Continue the forum thread below about excluding one XPath's results from another, picking up right after its last line.

▸ **Source document**
>> START

Exclude Xpath from other Xpath

Question:

If you have two Xpaths you can join them with the | operator to return both their results in one result set. This essentially gives back the union of the two sets of elements. The example below gives back all divs and all spans on a website:

//div | //span

What I need is the difference (subsection). I need all elements in the first Xpath group that are not in the second Xpath group. So far I have seen that there is an except operator but that only works in Xpath2. I need an Xpath1 solution. I have seen that the not function might help but I was not able to make it work.

As an example imagine the following:

<tr>
    <td>1</td>
    <td>2</td>
    <td>3</td>
    <td>4</td>
    <td>5</td>
</tr> 

In this example I would have the Xpath group //tr/td. I would want to exclude <td>1</td> and <td>4</td>. Although there are many ways to solve the problem I am specifically looking for a solution where I can say in an Xpath: "Here is a group of elements and exclude this group of elements from it".

UPDATE:
As it was pointed out, the example above did not give a proper representation for what I wanted to achieve, so I am giving another example here.

On a website I collect all HTML div elements with: //div. Here I get 645 div elements. I also have 3 specific xpaths for 3 div elements I want to exclude form the result of 645:

//span[@class="sp"]/p/div[1]
//html/body/div/span/div
//p[@id="para"]/div/p/div

So what I want to achieve is get back 1 xpath which contains all divs on a webpage, excluding the ones I have specified in the other xpaths. The result should be 642 div elements.

This has been answered, however I am leaving here the update for future readers.

Asked By: CaptainCsaba

||

Answers:

You can use logic and and not operators here.
For your specific example you can use the following XPath

"//tr/td[not(text()=`1`)][not(text()=`4`)]"

>> END

Records from a data source
>> START

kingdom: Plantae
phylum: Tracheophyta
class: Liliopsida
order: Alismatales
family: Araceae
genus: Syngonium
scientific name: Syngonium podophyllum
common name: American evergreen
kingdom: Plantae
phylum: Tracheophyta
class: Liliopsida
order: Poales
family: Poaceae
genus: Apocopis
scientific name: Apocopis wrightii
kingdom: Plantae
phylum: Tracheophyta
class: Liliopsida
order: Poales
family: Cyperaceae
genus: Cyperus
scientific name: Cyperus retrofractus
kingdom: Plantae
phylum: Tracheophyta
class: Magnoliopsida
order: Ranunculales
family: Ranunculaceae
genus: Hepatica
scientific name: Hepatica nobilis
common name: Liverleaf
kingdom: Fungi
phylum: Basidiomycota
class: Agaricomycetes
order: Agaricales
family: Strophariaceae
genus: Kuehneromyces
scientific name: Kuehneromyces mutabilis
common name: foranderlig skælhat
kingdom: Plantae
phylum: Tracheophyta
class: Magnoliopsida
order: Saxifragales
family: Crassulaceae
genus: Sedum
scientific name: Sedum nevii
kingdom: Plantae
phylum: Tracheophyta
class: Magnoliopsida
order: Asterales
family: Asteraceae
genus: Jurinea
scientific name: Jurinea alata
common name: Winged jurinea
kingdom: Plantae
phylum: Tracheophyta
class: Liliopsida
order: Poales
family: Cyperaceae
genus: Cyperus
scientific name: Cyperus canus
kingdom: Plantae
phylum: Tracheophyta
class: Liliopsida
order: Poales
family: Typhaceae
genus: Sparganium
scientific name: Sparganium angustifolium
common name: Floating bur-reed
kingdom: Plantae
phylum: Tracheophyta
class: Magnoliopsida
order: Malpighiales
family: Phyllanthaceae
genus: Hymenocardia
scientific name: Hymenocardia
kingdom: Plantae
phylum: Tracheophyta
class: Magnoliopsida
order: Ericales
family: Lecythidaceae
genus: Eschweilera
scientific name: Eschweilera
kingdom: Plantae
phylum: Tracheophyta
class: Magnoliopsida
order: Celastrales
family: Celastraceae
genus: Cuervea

>> END

▸ **Reply to the exercise**
Answered By: Prophet

An approach realizing this is using the self:: axis and the not() operator in a predicate:
For example, with an XML like this

<root>
    <tr>
        <td>1</td>
        <td>2</td>
        <td>3</td>
        <td>4</td>
        <td>5</td>
    </tr>    
    <dr>
        <td>1</td>
        <td>4</td>
    </dr>    
</root>

you can use this XPath-1.0 expression:

//tr/td[not(self::*=//dr/td)]

which can be shortened to

//tr/td[not(.=//dr/td)]

The resulting nodeset is as desired

<td>2</td>
<td>3</td>
<td>5</td>

The XPath expression selects all elements of the first part and checks in the predicate if every element itself (self::* or .) is in the second part. If it is, it will be excluded (not(...)).

You can also apply this approach to attribute nodes. In this case you have to use the ., because self::* is more specific and only selects elements. So you could replace self::* by ., but not the other way round. (The most general axis would be self::node().)

Answered By: zx485

In XPath 2.0+ there is an operator for this: except. If E and F are general expressions returning sets of nodes, then E except F returns all nodes selected by E that are not selected by F.

There’s no convenient way of doing the same thing in XPath 1.0, but the rather cumbersome (and potentially expensive) expression E[count(.|F) != count(F)] is equivalent (though you need to take care about the context for evaluation of F).

In many practical cases you can achieve the desired effect with a filter predicate, for example //td[not(ancestor::tr)].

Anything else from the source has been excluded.